After graduating in 2017, and completing 2 more internships, she landed her first (and last) PR-focused internship with Racepoint Global. There she monitored client coverage, maintained all media relations efforts and reporting on clients' successes, along with assisting her team in pitch development and outreach.
Her first job came shortly after with Bospar PR where she is now an Account Associate. Her role entails planning for clients media schedules, day to day deliverables from press releases to pitches to messaging, and whatever else her ever changing role encompasses.
1. What is daily life like for you as a remote PR professional?
My day to day is very different every single day. For the most part I have a good understanding of what my day will look like, but there are always things that pop up, or emergencies that need solving. I have a lot of client calls and daily derivable that I need to get to. Since Bospar is expanding so quickly in terms of clients, my days could also include new business development and such.
2. What was the best moment of your PR career so far? Is there more than 1?
For me, there’s nothing better than getting placement for a new client. It feels really good to show them that not only we care, but the press cares too, and that their story is relevant and interesting. I am also on an account for a non-profit client called CloudNOW, and I think the event this year was in the Top 5 work moments of this year. Everything went smoothly and all of the men and women that attended and spoke were just so inspiring and amazing. It was a real joy to work with them, and being able to attend and be in the same room with Sheryl Sandberg at Facebook HQ was really cool.
3. If you could be a publicist for your favorite brand, who would it be and what would be your first order or business?
I don’t have a favorite brand per se, but there have been a lot of PR malpractices in the last year. My first order for all of those would be to be more inclusive of genders, races, ethnicities, everything. We live in an era where we know every way in which people can be discriminated against, and how much certain words and actions can affect a group of people of an individual. Yet a lot of companies keep doing these things and think that they are in the right. I could go on about this for an eternity, but in short, I would change that about any company that I could chose today for this question because this is something that almost every company has been called out for.
4. What’s the best story you’ve ever pitched?
I don’t have a best story, but I do love pitching for my client Zingbox, they focus on IoT security for healthcare. I think they are working on amazing things and stories that can and will help save lives.
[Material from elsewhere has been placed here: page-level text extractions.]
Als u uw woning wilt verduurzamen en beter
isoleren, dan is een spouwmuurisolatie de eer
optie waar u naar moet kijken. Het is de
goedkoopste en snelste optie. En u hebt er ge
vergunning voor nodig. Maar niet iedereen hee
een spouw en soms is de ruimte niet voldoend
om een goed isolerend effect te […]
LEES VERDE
I enjoy being part of this process to help get the story out about a product that will make healthcare services more secure for everyone.
5. One of your most favorite clients to work with was...?
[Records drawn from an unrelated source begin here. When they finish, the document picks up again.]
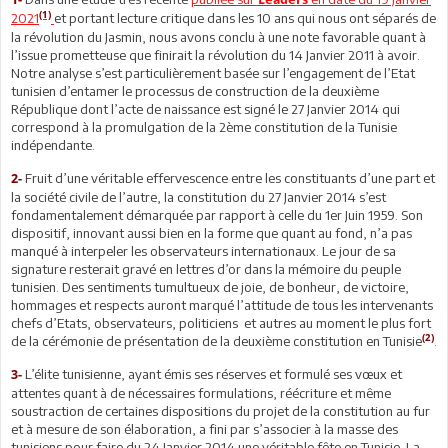
(1)
2021
et portant lecture critique dans les 10 ans qui nous ont séparés de
la révolution du Jasmin, nous avons conclu à une note favorable quant à
l’issue prometteuse que finirait la révolution du 14 Janvier 2011 à avoir.
Notre analyse s’est particulièrement basée sur l’engagement de l’Etat
tunisien d’entamer le processus de construction de la deuxième
République dont l’acte de naissance est signé le 27 Janvier 2014 qui
correspond à la promulgation de la 2ème constitution de la Tunisie
indépendante.
Fruit d’une véritable effervescence entre les constituants d’une part et
2-
la société civile de l’autre, la constitution du 27 Janvier 2014 s’est
fondamentalement démarquée par rapport à celle du 1er Juin 1959. Son
dispositif, innovant aussi bien en la forme que quant au fond, n’a pas
manqué à interpeler les observateurs internationaux. Le jour de sa
signature resterait gravé en lettres d’or dans la mémoire du peuple
tunisien. Des sentiments tumultueux de joie, de bonheur, de victoire,
hommages et respects auront marqué l’attitude de tous les intervenants
chefs d’Etats, observateurs, politiciens et autres au moment le plus fort
(2)
de la cérémonie de présentation de la deuxième constitution en Tunisie
.
L’élite tunisienne, ayant émis ses réserves et formulé ses vœux et
3-
attentes quant à de nécessaires formulations, réécriture et même
soustraction de certaines dispositions du projet de la constitution au fur
et à mesure de son élaboration, a fini par s’associer à la masse des
tunisiens pour faire du 24 Janvier 2014 une véritable fête en Tunisie. La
All of the clients that I have had are all so different and they work in different tech verticals, so it’s hard t chose one. I really enjoy working with Cambium Networks because they are a great company but they are also doing amazing things throughout the world. They have helped out during natural disasters like the Carr fires in California, to providing connectivity to remote towns all over the world. They are such a pleasure to work with, the fact that they are also grateful for the services we provide them makes working with them so easy and painless.
6. What do you wish journalists could know about PR professionals?
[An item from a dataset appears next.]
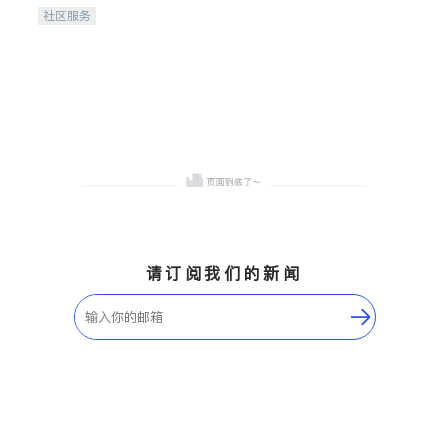
携手建设包容、公平、充满
社区服务
希望的社区。
请订阅我们的新闻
I wish that they knew that an unanswered pitch email does not always come off as them being uninterested. To me when someone doesn’t respond to a pitch, I think that they were too busy or had too many emails to sift through and overlooked mine. If they are uninterested in the story it’s so easy to just respond with a simple “No” rather than having them hate us and possibly blacklist us for re-pitching them.
7. If you could change one thing about the relationship between PR professionals and media what would it be?
I would change the common thought that journalists and the media hate PR professionals. I would like for us to work together, because in the end we need each other to do our jobs. It’s a very symbiotic relationship, but for some reason it mostly just feels like a game of hide and seek.